Mars continued to drift sideways in the portal, then vanished from view as the starship pointed its bow toward open space. The viewport filled with stars burning in the blackness, the nothingness shot through with unblinking, pinprick light-holes.

She leaned against the corridor wall, and the ship’s mechanical systems thrummed against her back, beneath her feet. She had just two days before the starship would pass through the asteroid belt. Then, in the empty space that lay beyond, the Indra would work its uncanny sorcery. The immense “stonehorse” would awaken and uncoil its body into the cavernous Indra chamber. The groom would perform the arcane rituals of astronavigation, and the Indra would open the wormhole-like tunnel, dissolving the fabric of time and space.
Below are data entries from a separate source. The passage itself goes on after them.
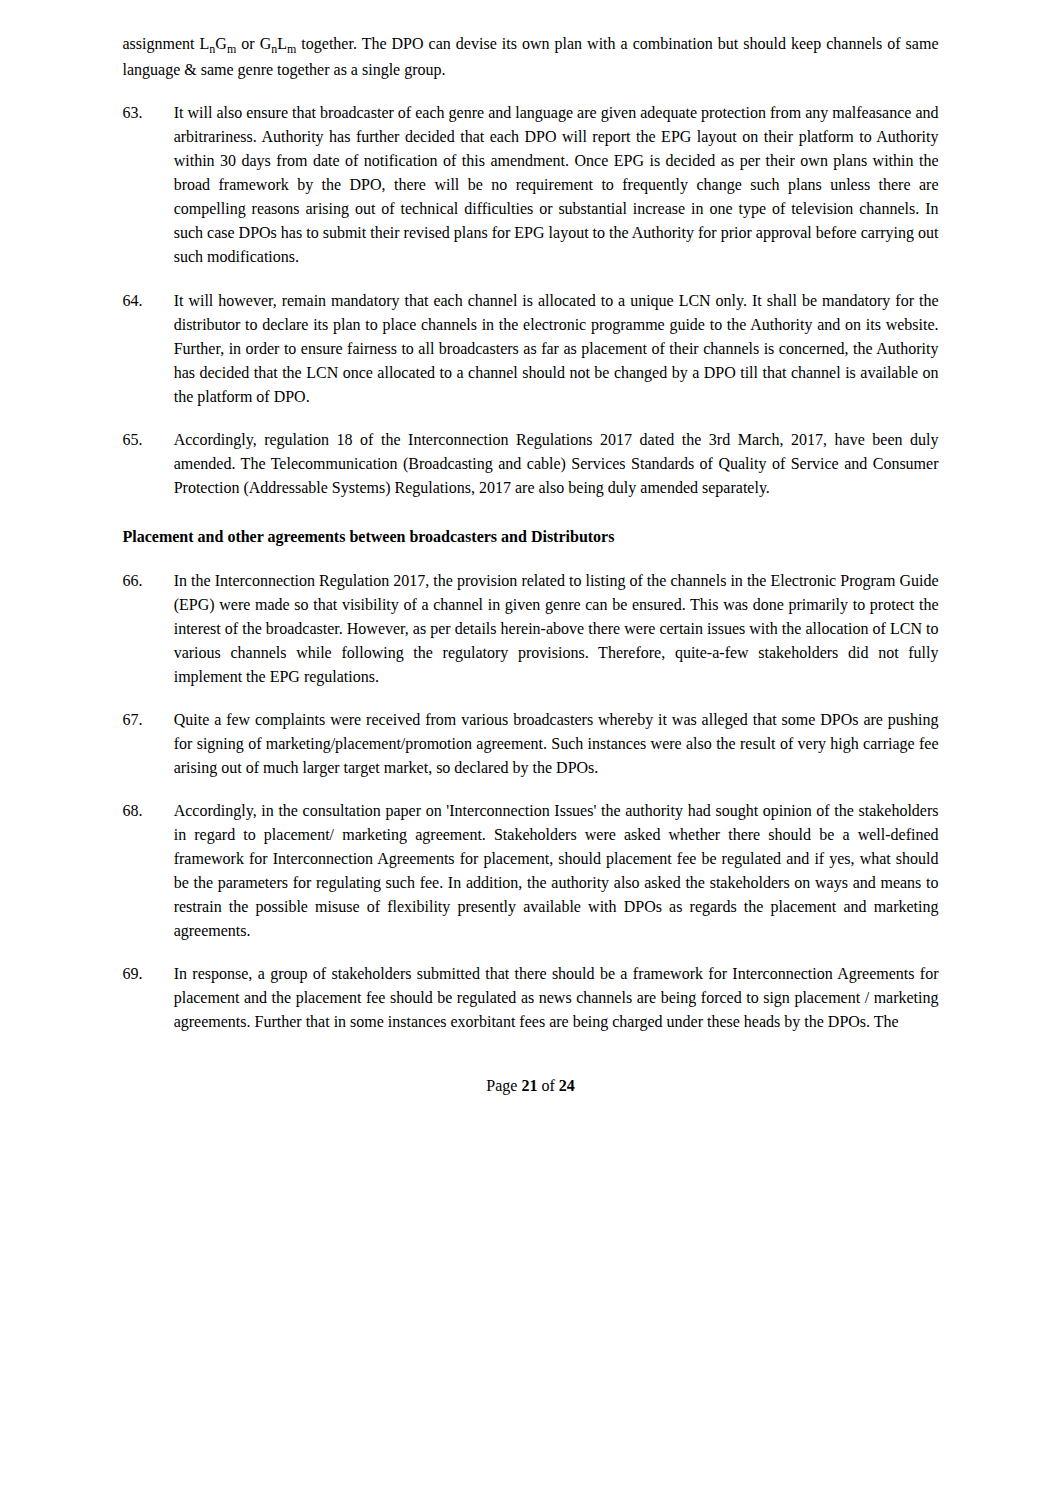assignment LnGm or GnLm together. The DPO can devise its own plan with a combination but should keep channels of same language & same genre together as a single group.
It will also ensure that broadcaster of each genre and language are given adequate protection from any malfeasance and arbitrariness. Authority has further decided that each DPO will report the EPG layout on their platform to Authority within 30 days from date of notification of this amendment. Once EPG is decided as per their own plans within the broad framework by the DPO, there will be no requirement to frequently change such plans unless there are compelling reasons arising out of technical difficulties or substantial increase in one type of television channels. In such case DPOs has to submit their revised plans for EPG layout to the Authority for prior approval before carrying out such modifications.
It will however, remain mandatory that each channel is allocated to a unique LCN only. It shall be mandatory for the distributor to declare its plan to place channels in the electronic programme guide to the Authority and on its website. Further, in order to ensure fairness to all broadcasters as far as placement of their channels is concerned, the Authority has decided that the LCN once allocated to a channel should not be changed by a DPO till that channel is available on the platform of DPO.
Accordingly, regulation 18 of the Interconnection Regulations 2017 dated the 3rd March, 2017, have been duly amended. The Telecommunication (Broadcasting and cable) Services Standards of Quality of Service and Consumer Protection (Addressable Systems) Regulations, 2017 are also being duly amended separately.
Placement and other agreements between broadcasters and Distributors
In the Interconnection Regulation 2017, the provision related to listing of the channels in the Electronic Program Guide (EPG) were made so that visibility of a channel in given genre can be ensured. This was done primarily to protect the interest of the broadcaster. However, as per details herein-above there were certain issues with the allocation of LCN to various channels while following the regulatory provisions. Therefore, quite-a-few stakeholders did not fully implement the EPG regulations.
Quite a few complaints were received from various broadcasters whereby it was alleged that some DPOs are pushing for signing of marketing/placement/promotion agreement. Such instances were also the result of very high carriage fee arising out of much larger target market, so declared by the DPOs.
Accordingly, in the consultation paper on 'Interconnection Issues' the authority had sought opinion of the stakeholders in regard to placement/ marketing agreement. Stakeholders were asked whether there should be a well-defined framework for Interconnection Agreements for placement, should placement fee be regulated and if yes, what should be the parameters for regulating such fee. In addition, the authority also asked the stakeholders on ways and means to restrain the possible misuse of flexibility presently available with DPOs as regards the placement and marketing agreements.
In response, a group of stakeholders submitted that there should be a framework for Interconnection Agreements for placement and the placement fee should be regulated as news channels are being forced to sign placement / marketing agreements. Further that in some instances exorbitant fees are being charged under these heads by the DPOs. The
Page 21 of 24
Once the interdimensional pathway materialized, the Indra would cross the threshold and, in an eyeblink, take the
Helen of Troy
across the unimaginable distance to Sigmund’s Parch and, in its next tunneling, onward to Enchara.

So, she had two days before they would leave Sol Sys space. What if she hadn’t found her father by then? She couldn’t imagine where she would finally end up if she failed, what she would do, how she would ever get back home. And, she realized with cold, clear logic, if she didn’t find her father, none of the rest mattered.